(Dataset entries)
++++++++
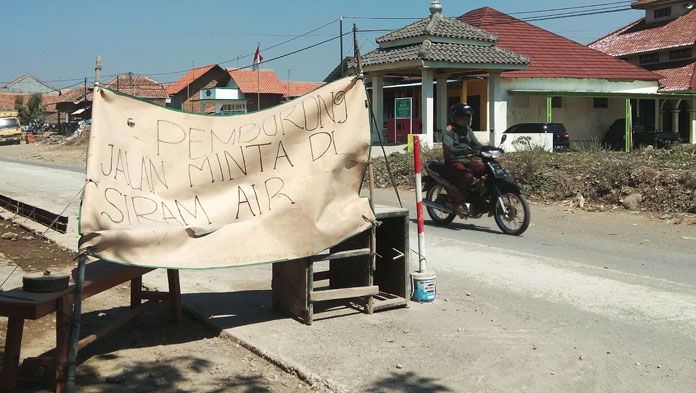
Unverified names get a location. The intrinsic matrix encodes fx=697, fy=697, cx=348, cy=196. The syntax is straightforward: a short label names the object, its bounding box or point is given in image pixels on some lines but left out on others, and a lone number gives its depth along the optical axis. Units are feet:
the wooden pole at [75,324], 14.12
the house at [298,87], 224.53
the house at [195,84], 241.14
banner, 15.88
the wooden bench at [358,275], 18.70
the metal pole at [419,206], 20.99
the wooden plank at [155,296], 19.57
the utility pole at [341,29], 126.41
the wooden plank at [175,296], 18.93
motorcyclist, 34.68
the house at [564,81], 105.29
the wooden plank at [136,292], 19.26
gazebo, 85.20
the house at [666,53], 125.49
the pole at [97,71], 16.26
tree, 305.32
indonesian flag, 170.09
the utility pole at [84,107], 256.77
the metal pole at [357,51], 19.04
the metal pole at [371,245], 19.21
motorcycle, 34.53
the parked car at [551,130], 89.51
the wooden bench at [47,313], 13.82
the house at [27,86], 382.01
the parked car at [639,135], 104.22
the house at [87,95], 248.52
++++++++
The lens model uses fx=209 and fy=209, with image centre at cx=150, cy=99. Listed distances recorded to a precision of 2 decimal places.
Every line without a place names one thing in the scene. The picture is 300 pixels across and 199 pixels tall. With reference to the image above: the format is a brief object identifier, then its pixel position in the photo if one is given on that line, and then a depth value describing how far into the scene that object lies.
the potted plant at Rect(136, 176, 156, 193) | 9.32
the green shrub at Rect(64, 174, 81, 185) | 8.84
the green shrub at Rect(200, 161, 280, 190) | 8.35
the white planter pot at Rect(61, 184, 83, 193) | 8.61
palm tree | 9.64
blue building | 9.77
++++++++
- **Task brief**
Go over the entries above and say how many lines hold the string "house", with no other text.

- **Exercise solution**
6